Task | Transcribe the listing verbatim. Do not carry over any pictures.

-=-=-

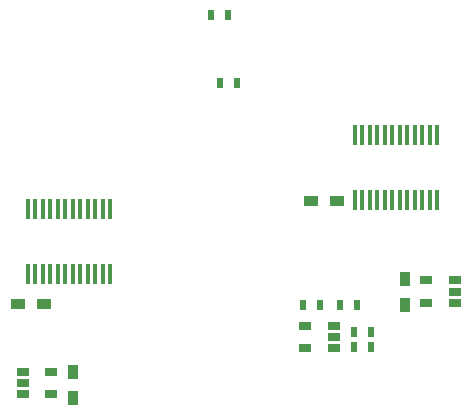
<source format=gbp>
G04 #@! TF.FileFunction,Paste,Bot*
%FSLAX46Y46*%
G04 Gerber Fmt 4.6, Leading zero omitted, Abs format (unit mm)*
G04 Created by KiCad (PCBNEW 4.0.1-stable) date 5/8/2017 10:12:06 PM*
%MOMM*%
G01*
G04 APERTURE LIST*
%ADD10C,0.100000*%
%ADD11R,0.381000X1.651000*%
%ADD12R,1.000000X0.700000*%
%ADD13R,1.200000X0.900000*%
%ADD14R,0.900000X1.200000*%
%ADD15R,0.500000X0.900000*%
G04 APERTURE END LIST*
D10*
D11*
X-19532600Y-304800D03*
X-18897600Y-304800D03*
X-18262600Y-304800D03*
X-17627600Y-304800D03*
X-16992600Y-304800D03*
X-16357600Y-304800D03*
X-15722600Y-304800D03*
X-15087600Y-304800D03*
X-14452600Y-304800D03*
X-13817600Y-304800D03*
X-13182600Y-304800D03*
X-12547600Y-304800D03*
X-12547600Y-5765800D03*
X-13182600Y-5765800D03*
X-13817600Y-5765800D03*
X-14452600Y-5765800D03*
X-15087600Y-5765800D03*
X-15722600Y-5765800D03*
X-16357600Y-5765800D03*
X-16992600Y-5765800D03*
X-17627600Y-5765800D03*
X-18262600Y-5765800D03*
X-18897600Y-5765800D03*
X-19532600Y-5765800D03*
X8174120Y5950220D03*
X8809120Y5950220D03*
X9444120Y5950220D03*
X10079120Y5950220D03*
X10714120Y5950220D03*
X11349120Y5950220D03*
X11984120Y5950220D03*
X12619120Y5950220D03*
X13254120Y5950220D03*
X13889120Y5950220D03*
X14524120Y5950220D03*
X15159120Y5950220D03*
X15159120Y489220D03*
X14524120Y489220D03*
X13889120Y489220D03*
X13254120Y489220D03*
X12619120Y489220D03*
X11984120Y489220D03*
X11349120Y489220D03*
X10714120Y489220D03*
X10079120Y489220D03*
X9444120Y489220D03*
X8809120Y489220D03*
X8174120Y489220D03*
D12*
X6375400Y-11130280D03*
X6375400Y-10180280D03*
X6375400Y-12080280D03*
X3975400Y-12080280D03*
X3975400Y-10180280D03*
X16611600Y-7292340D03*
X16611600Y-6342340D03*
X16611600Y-8242340D03*
X14211600Y-8242340D03*
X14211600Y-6342340D03*
X-19941540Y-15011400D03*
X-19941540Y-15961400D03*
X-19941540Y-14061400D03*
X-17541540Y-14061400D03*
X-17541540Y-15961400D03*
D13*
X-20327800Y-8356600D03*
X-18127800Y-8356600D03*
X6660800Y342400D03*
X4460800Y342400D03*
D14*
X-15679420Y-16299360D03*
X-15679420Y-14099360D03*
X12410440Y-6230440D03*
X12410440Y-8430440D03*
D15*
X-2546920Y16129000D03*
X-4046920Y16129000D03*
X-1790000Y10403840D03*
X-3290000Y10403840D03*
X8073960Y-11940540D03*
X9573960Y-11940540D03*
X5255960Y-8384540D03*
X3755960Y-8384540D03*
X9573960Y-10670540D03*
X8073960Y-10670540D03*
X8385240Y-8387080D03*
X6885240Y-8387080D03*
M02*

</source>
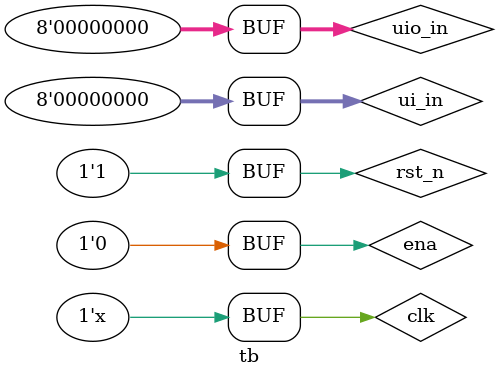
<source format=v>
`default_nettype none
`timescale 1ns / 1ps

/* This testbench just instantiates the module and makes some convenient wires
   that can be driven / tested by the cocotb test.py.
*/
module tb ();

  // Dump the signals to a VCD file. You can view it with gtkwave or surfer.
  initial begin
    $dumpfile("tb.vcd");
    $dumpvars(0, tb);
    #1;
  end

  // Wire up the inputs and outputs:
  reg clk;
  reg rst_n;
  reg ena;
  reg [7:0] ui_in;
  reg [7:0] uio_in;
  wire [7:0] uo_out;
  wire [7:0] uio_out;
  wire [7:0] uio_oe;
`ifdef GL_TEST
  wire VPWR = 1'b1;
  wire VGND = 1'b0;
`endif
   
initial clk = 0;
always #5 clk = ~clk;

  // Replace tt_um_example with your module name:
   tt_um_customalu user_project (

      // Include power ports for the Gate Level test:
`ifdef GL_TEST
      .VPWR(VPWR),
      .VGND(VGND),
`endif

      .ui_in  (ui_in),    // Dedicated inputs
      .uo_out (uo_out),   // Dedicated outputs
      .uio_in (uio_in),   // IOs: Input path
      .uio_out(uio_out),  // IOs: Output path
      .uio_oe (uio_oe),   // IOs: Enable path (active high: 0=input, 1=output)
      .ena    (ena),      // enable - goes high when design is selected
      .clk    (clk),      // clock
      .rst_n  (rst_n)     // not reset
  );
 
  initial begin
        rst_n = 0;
        #20;
        rst_n = 1;
    end

    // Test sequence
    initial begin
        ui_in = 8'b0000_0000;
// Initialize inputs 
ena = 0; 
clk = 0; 
rst_n = 1; 
ui_in = 8'b0; 
uio_in = 8'b0; 

end


endmodule

</source>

-=-=-

Solution to the problem |
<source format=gbp>
G04 #@! TF.FileFunction,Paste,Bot*
%FSLAX46Y46*%
G04 Gerber Fmt 4.6, Leading zero omitted, Abs format (unit mm)*
G04 Created by KiCad (PCBNEW 4.0.1-stable) date 5/8/2017 10:12:06 PM*
%MOMM*%
G01*
G04 APERTURE LIST*
%ADD10C,0.100000*%
%ADD11R,0.381000X1.651000*%
%ADD12R,1.000000X0.700000*%
%ADD13R,1.200000X0.900000*%
%ADD14R,0.900000X1.200000*%
%ADD15R,0.500000X0.900000*%
G04 APERTURE END LIST*
D10*
D11*
X-19532600Y-304800D03*
X-18897600Y-304800D03*
X-18262600Y-304800D03*
X-17627600Y-304800D03*
X-16992600Y-304800D03*
X-16357600Y-304800D03*
X-15722600Y-304800D03*
X-15087600Y-304800D03*
X-14452600Y-304800D03*
X-13817600Y-304800D03*
X-13182600Y-304800D03*
X-12547600Y-304800D03*
X-12547600Y-5765800D03*
X-13182600Y-5765800D03*
X-13817600Y-5765800D03*
X-14452600Y-5765800D03*
X-15087600Y-5765800D03*
X-15722600Y-5765800D03*
X-16357600Y-5765800D03*
X-16992600Y-5765800D03*
X-17627600Y-5765800D03*
X-18262600Y-5765800D03*
X-18897600Y-5765800D03*
X-19532600Y-5765800D03*
X8174120Y5950220D03*
X8809120Y5950220D03*
X9444120Y5950220D03*
X10079120Y5950220D03*
X10714120Y5950220D03*
X11349120Y5950220D03*
X11984120Y5950220D03*
X12619120Y5950220D03*
X13254120Y5950220D03*
X13889120Y5950220D03*
X14524120Y5950220D03*
X15159120Y5950220D03*
X15159120Y489220D03*
X14524120Y489220D03*
X13889120Y489220D03*
X13254120Y489220D03*
X12619120Y489220D03*
X11984120Y489220D03*
X11349120Y489220D03*
X10714120Y489220D03*
X10079120Y489220D03*
X9444120Y489220D03*
X8809120Y489220D03*
X8174120Y489220D03*
D12*
X6375400Y-11130280D03*
X6375400Y-10180280D03*
X6375400Y-12080280D03*
X3975400Y-12080280D03*
X3975400Y-10180280D03*
X16611600Y-7292340D03*
X16611600Y-6342340D03*
X16611600Y-8242340D03*
X14211600Y-8242340D03*
X14211600Y-6342340D03*
X-19941540Y-15011400D03*
X-19941540Y-15961400D03*
X-19941540Y-14061400D03*
X-17541540Y-14061400D03*
X-17541540Y-15961400D03*
D13*
X-20327800Y-8356600D03*
X-18127800Y-8356600D03*
X6660800Y342400D03*
X4460800Y342400D03*
D14*
X-15679420Y-16299360D03*
X-15679420Y-14099360D03*
X12410440Y-6230440D03*
X12410440Y-8430440D03*
D15*
X-2546920Y16129000D03*
X-4046920Y16129000D03*
X-1790000Y10403840D03*
X-3290000Y10403840D03*
X8073960Y-11940540D03*
X9573960Y-11940540D03*
X5255960Y-8384540D03*
X3755960Y-8384540D03*
X9573960Y-10670540D03*
X8073960Y-10670540D03*
X8385240Y-8387080D03*
X6885240Y-8387080D03*
M02*

</source>
<source format=v>
`default_nettype none
`timescale 1ns / 1ps

/* This testbench just instantiates the module and makes some convenient wires
   that can be driven / tested by the cocotb test.py.
*/
module tb ();

  // Dump the signals to a VCD file. You can view it with gtkwave or surfer.
  initial begin
    $dumpfile("tb.vcd");
    $dumpvars(0, tb);
    #1;
  end

  // Wire up the inputs and outputs:
  reg clk;
  reg rst_n;
  reg ena;
  reg [7:0] ui_in;
  reg [7:0] uio_in;
  wire [7:0] uo_out;
  wire [7:0] uio_out;
  wire [7:0] uio_oe;
`ifdef GL_TEST
  wire VPWR = 1'b1;
  wire VGND = 1'b0;
`endif
   
initial clk = 0;
always #5 clk = ~clk;

  // Replace tt_um_example with your module name:
   tt_um_customalu user_project (

      // Include power ports for the Gate Level test:
`ifdef GL_TEST
      .VPWR(VPWR),
      .VGND(VGND),
`endif

      .ui_in  (ui_in),    // Dedicated inputs
      .uo_out (uo_out),   // Dedicated outputs
      .uio_in (uio_in),   // IOs: Input path
      .uio_out(uio_out),  // IOs: Output path
      .uio_oe (uio_oe),   // IOs: Enable path (active high: 0=input, 1=output)
      .ena    (ena),      // enable - goes high when design is selected
      .clk    (clk),      // clock
      .rst_n  (rst_n)     // not reset
  );
 
  initial begin
        rst_n = 0;
        #20;
        rst_n = 1;
    end

    // Test sequence
    initial begin
        ui_in = 8'b0000_0000;
// Initialize inputs 
ena = 0; 
clk = 0; 
rst_n = 1; 
ui_in = 8'b0; 
uio_in = 8'b0; 

end


endmodule

</source>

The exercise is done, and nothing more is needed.